Komp et al (1) followed 40 patients (36 completed the entire study). By six months, 7 of the 19 kyphoplasty-treated patients (37%) compared to 11 of the 17 non-surgically treated patients (65%) had a change in vertebral body morphology consistent with subsequent VCF. Kasperk et al (2) followed 60 patients with chronic VCF (fracture age >1 year) prospectively, of whom 40 chose treatment with kyphoplasty and 20 chose non-surgical treatment. By the six-month visit, 12.5% (5/40) of kyphoplasty patients in comparison to 30% (6/20) of non-surgically treated patients developed a new VCF.

bar chart, progressive loss of vertebral body height

Both trials also showed substantial reduction in pain and improvement of function among patients who underwent kyphoplasty but not among those treated non-surgically. Komp et al presents additional information regarding progressive loss of vertebral body height at six-month follow-up. The majority (94%) of the patients treated with non-surgical management had progressive loss of height compared to none of the balloon kyphoplasty patients.

References
1. Komp et al. Minimally invasive therapy for functionally unstable osteoporotic vertebral fracture by means of kyphoplasty: Prospective comparative study of 19 surgically and 17 conservatively treated patients. J Miner Stoffwech 2004:11(Suppl 1): 13-15.

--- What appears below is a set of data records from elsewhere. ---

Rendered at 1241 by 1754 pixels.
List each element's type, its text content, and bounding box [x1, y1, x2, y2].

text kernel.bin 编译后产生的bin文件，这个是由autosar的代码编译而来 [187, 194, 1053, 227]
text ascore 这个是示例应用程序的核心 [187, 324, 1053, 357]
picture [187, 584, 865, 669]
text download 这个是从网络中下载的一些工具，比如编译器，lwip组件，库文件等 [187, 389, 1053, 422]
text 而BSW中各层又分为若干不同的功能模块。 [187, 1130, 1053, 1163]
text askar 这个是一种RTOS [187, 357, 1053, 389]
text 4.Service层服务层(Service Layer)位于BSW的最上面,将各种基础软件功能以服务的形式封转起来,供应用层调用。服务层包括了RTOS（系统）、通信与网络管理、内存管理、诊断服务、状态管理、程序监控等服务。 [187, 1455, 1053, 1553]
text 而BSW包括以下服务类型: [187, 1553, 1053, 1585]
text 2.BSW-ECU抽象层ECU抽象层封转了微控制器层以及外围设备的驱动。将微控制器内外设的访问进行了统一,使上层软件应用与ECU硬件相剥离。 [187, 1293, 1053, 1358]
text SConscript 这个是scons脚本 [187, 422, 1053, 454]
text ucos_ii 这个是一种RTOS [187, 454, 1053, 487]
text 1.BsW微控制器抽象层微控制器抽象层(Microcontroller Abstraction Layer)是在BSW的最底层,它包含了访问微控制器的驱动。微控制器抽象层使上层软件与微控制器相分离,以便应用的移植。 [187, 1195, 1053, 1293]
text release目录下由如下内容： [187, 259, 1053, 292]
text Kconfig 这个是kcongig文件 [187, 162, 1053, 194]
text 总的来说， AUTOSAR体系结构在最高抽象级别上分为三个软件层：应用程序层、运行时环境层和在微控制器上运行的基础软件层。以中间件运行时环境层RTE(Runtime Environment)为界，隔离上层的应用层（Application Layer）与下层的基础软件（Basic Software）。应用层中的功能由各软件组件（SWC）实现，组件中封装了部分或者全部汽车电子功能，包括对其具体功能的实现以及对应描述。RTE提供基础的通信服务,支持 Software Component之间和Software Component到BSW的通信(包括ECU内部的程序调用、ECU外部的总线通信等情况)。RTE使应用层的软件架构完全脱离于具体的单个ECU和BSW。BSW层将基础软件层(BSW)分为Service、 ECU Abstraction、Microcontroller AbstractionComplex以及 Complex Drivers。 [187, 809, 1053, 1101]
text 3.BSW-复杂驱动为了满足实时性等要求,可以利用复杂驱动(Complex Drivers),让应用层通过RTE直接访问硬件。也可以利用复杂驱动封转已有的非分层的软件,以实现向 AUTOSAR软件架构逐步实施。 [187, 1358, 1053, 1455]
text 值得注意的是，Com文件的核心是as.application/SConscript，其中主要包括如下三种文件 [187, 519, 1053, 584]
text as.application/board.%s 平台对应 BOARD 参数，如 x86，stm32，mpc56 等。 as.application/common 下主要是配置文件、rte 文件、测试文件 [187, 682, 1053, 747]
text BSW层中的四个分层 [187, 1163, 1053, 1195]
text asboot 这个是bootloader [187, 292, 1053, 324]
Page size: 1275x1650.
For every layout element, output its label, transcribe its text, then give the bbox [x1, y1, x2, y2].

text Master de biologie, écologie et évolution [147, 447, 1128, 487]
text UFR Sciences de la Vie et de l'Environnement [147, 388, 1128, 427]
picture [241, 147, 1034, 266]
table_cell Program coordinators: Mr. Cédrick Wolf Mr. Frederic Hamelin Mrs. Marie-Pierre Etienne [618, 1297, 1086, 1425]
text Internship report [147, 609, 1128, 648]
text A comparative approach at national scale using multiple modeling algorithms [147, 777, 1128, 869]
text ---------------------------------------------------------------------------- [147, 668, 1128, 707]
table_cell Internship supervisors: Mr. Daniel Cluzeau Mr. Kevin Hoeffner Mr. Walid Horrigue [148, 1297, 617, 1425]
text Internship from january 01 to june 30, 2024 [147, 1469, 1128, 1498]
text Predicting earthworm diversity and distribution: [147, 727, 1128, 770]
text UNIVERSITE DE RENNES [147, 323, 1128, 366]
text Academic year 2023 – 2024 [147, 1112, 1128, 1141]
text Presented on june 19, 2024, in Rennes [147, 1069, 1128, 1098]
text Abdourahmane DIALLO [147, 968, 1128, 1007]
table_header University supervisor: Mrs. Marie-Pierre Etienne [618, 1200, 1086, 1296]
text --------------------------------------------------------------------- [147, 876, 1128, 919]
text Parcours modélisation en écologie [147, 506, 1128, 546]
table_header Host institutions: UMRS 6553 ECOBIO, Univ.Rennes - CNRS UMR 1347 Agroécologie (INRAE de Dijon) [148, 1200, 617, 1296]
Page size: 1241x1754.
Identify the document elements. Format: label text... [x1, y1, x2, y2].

2. Kasperk et al. Treatment of painful vertebral fractures by kyphoplasty in patients with primary osteoporosis: A prospective nonrandomized controlled study. J Bone Min Res 2005;20(4):604-612.

Fracture Line
Volume 2, Number 2, Winter 2005

The Fracture Line is published by Kyphon Inc. to educate and inform our customers about the latest advances in vertebral compression fracture management.

As with any surgery, there are potential risks. Although balloon kyphoplasty is designed to minimize these risks as much as possible, there is a chance that complications could occur. Serious adverse events can occur including: myocardial infarction (heart attack), cerebrovascular accident (stroke), pulmonary embolism (cement leakage that migrates to the lungs), cardiac arrest (heart stops beating), paralysis or muscle weakness, death. Patients should consult with their doctor for a full discussion of risks.